The Insurrection of 10 August 1792 was a defining event of the French Revolution, when armed revolutionaries in Paris, increasingly in conflict with the French monarchy, stormed the Tuileries Palace. The conflict led France to abolish the monarchy and establish a republic.Conflict between King Louis XVI of France and the country's new revolutionary Legislative Assembly increased through the spring and summer of 1792 as Louis vetoed radical measures voted upon by the Assembly. Tensions accelerated dramatically on August 1 when news reached Paris that the commander of the allied Prussian and Austrian armies had issued the Brunswick Manifesto, threatening "unforgettable vengeance" on Paris should harm be done to the French Monarchy. On August 10th, the National Guard of the Paris Commune and fédérés from Marseille and Brittany stormed the King's residence in the Tuileries Palace in Paris, which was defended by the Swiss Guards. Hundreds of Swiss mercenaries and 400 revolutionaries were killed in the battle, and Louis and the royal family took shelter with the Legislative Assembly. The formal end of the monarchy occurred six weeks later on September 21st as one of the first acts of the new National Convention, which established a Republic on the next day.
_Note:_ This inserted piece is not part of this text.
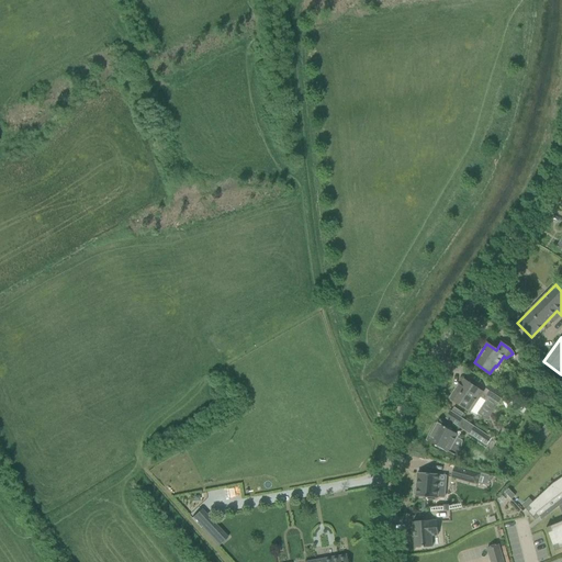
[(516,358),(525,371),(532,367),(523,352),(516,358)]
The Girondins (US: /(d)ʒɪˈrɒndɪnz/ ji-RON-dinz, zhi-,[6] French: [ʒiʁɔ̃dɛ̃]), or Girondists, were members of a loosely knit political faction during the French Revolution. From 1791 to 1793, the Girondins were active in the Legislative Assembly and the National Convention. Together with the Montagnards, they initially were part of the Jacobin movement. They campaigned for the end of the monarchy, but then resisted the spiraling momentum of the Revolution, which caused a conflict with the more radical Montagnards. They dominated the movement until their fall in the insurrection of 31 May – 2 June 1793, which resulted in the domination of the Montagnards and the purge and eventual mass execution of the Girondins. This event is considered to mark the beginning of the Reign of Terror.
The Girondists were essentially middle-class merchants, lawyers, prosperous country squires and the like. They wanted participative democracy but in an orderly and reform fashion.
The Montagnards, in contrast
The Mountain (French: La Montagne) was a political group during the French Revolution. Its members, called the Montagnards (French: [mɔ̃taɲaʁ]), sat on the highest benches in the National Assembly.
They were the most radical group and opposed the Girondins. The term, first used during a session of the Legislative Assembly, came into general use in 1793.[6] By the summer of 1793, that pair of opposed minority groups divided the National Convention. That year, led by Maximilien Robespierre, the Montagnards unleashed the Reign of Terror.
The Mountain was composed mainly of members of the middle class, but represented the constituencies of Paris. As such, the Mountain was sensitive to the motivations of the city and responded strongly to demands from the working class sans-culottes. The Montagnards had little understanding of the daily life and needs of the people in the cities and towns beyond Paris.[citation needed] Although they attempted some rural land reform, most of it was never enacted and they generally focused on the needs of the urban poor over that of rural France. The Mountain operated on the belief that what was best for Paris would be best for all of France.
More fundamentally, the Girondists were middle class from across France wanting moderate and continuing reform into a participative democracy under the inspiration of Age of Enlightenment principles. The Montagnards were urban elite, almost solely Paris and more hungry for power than principle.
It is easy to see the Girondists as parallel to the Gingrich reforms of the 1990s, the Tea Party of the 2000s and the Maga Americans of Trump. Solid middle class traditionalists.
By extension, the Montagnards are the left wing of the Democratic Party, the socialists, the urban Mandarin Class, protected by sinecures and closed networks of favor, interested in power rather than the prosperity of the commonweal.
I think the sturm and drang now is mainly the death rattle of an old establishment of the two parties and it will be replaced with elected politicians more interested in the welfare of all Americans rather than the power and privileges of the Washington, D.C./New York/Boston/Chicago/San Francisco Mandarin Class.
But we can't lose sight of other possible outcomes. Would that our radical journalists had any awareness of either history or the considerations of the middle class.